Intelligence sharing by law enforcement across borders is just one aspect of the immediate choice facing the UK in tackling financial crime. More fundamentally, the UK must now decide whether to follow the US approach to financial sanctions, stick with the European Union’s priorities, or go it alone.
The Sanctions and Anti-Money Laundering Act 2018 is the vehicle which the UK must use to plot its future course in sanctions and anti-money laundering.
Without the anti-money laundering act, the UK would have no mechanism for keeping pace with fast-changing events. The Brexit debate did not dwell on the implications for sanctions and anti-money laundering regimes in the UK. Nevertheless, the UK had come to depend on the EU as providing the mechanisms for imposing sanctions, and for providing the conduit for international standards in anti-money laundering to be brought into UK law.
An early clue as to how the anti-money laundering act may be used is seen in the detail of the UK’s post- Brexit sanctions against Russia. There are early signs of the UK adopting a subtly different approach from the EU in its treatment of certain Russian- owned entities. The new law includes the Magnitsky amendment, which was a late change, allowing the UK to impose sanctions on those who commit human rights violations.
Further, the prime minister was urged in January 2020 to take unilateral action against Iran in respect of the detention of Nanzanin Zaghari- Ratcliffe. This would be a departure from the EU approach. The EU has been reluctant to implement targeted financial sanctions against Iran In parallel with the Brexit transition debate, the early signs are that the UK may indeed be diverging from its EU neighbours’ approach to sanctions.
Also, in January 2020, the chancellor of the exchequer warned there would be “divergence” from the EU trade rules after Brexit.
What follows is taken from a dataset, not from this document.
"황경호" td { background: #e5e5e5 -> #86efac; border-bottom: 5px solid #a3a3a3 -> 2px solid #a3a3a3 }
What exactly he meant was unclear, but there is a new margin of discretion for the UK to depart from the EU approach after Brexit.
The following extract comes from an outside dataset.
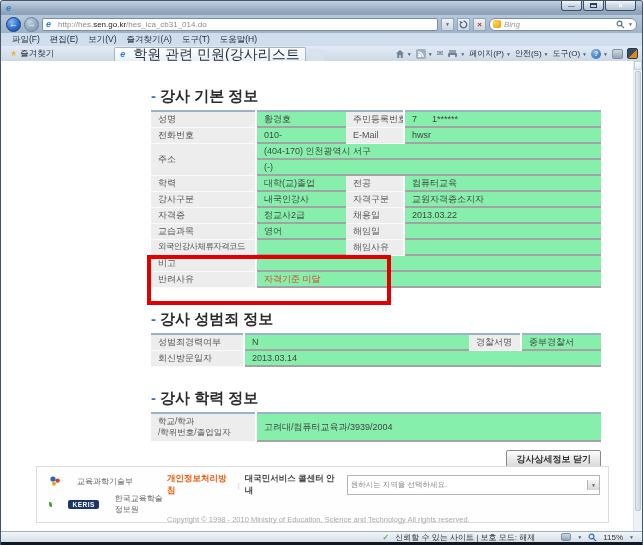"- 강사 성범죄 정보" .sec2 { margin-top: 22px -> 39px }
Following the anti-money laundering act the UK can now take is own course in all areas of money laundering prevention and punishment.
In the first place, there is now a very wide discretion for the UK to expand its supervised population to include any “relevant business” [which] means business of a kind which entails risks relating to money laundering, terrorist financing or other threats to the integrity of the financial system. This new definition is much broader than the existing scope of UK regulations, which focused more on identifying particular types of entities or people (e.g. a bank, casino, or law firm).
The anti-money laundering act allows future regulations to require the relevant departments of the UK Government “to identify and assess risks relating to money laundering, terrorist financing or other threats to the integrity of the international financial system.” Moreover, the government will be able to, “make provision about factors to be taken into account in the assessment of such risks.” This may go far beyond the high- level approach of reports and guidelines set out so far. There is scope for the UK government to identify countries and regimes it regards as high risk, and a danger that politics may play a part in these assessments.
The UK government could use the anti-money laundering act to extend existing rules to a broader population and/ or to amend any of the current anti-money laundering regulations. This goes far beyond what was necessary to deal with the compliance consequences to the UK of Brexit. It means the UK could decide that the EU is taking too strict an approach. Such a path could hamper the global fight against financial crime. As with information sharing and financial sanctions, international co-operation is key.
Will the UK government do something else, or is it bluffing as part of Brexit transition negotiations? Either way, its use of the new anti-money laundering act will be key.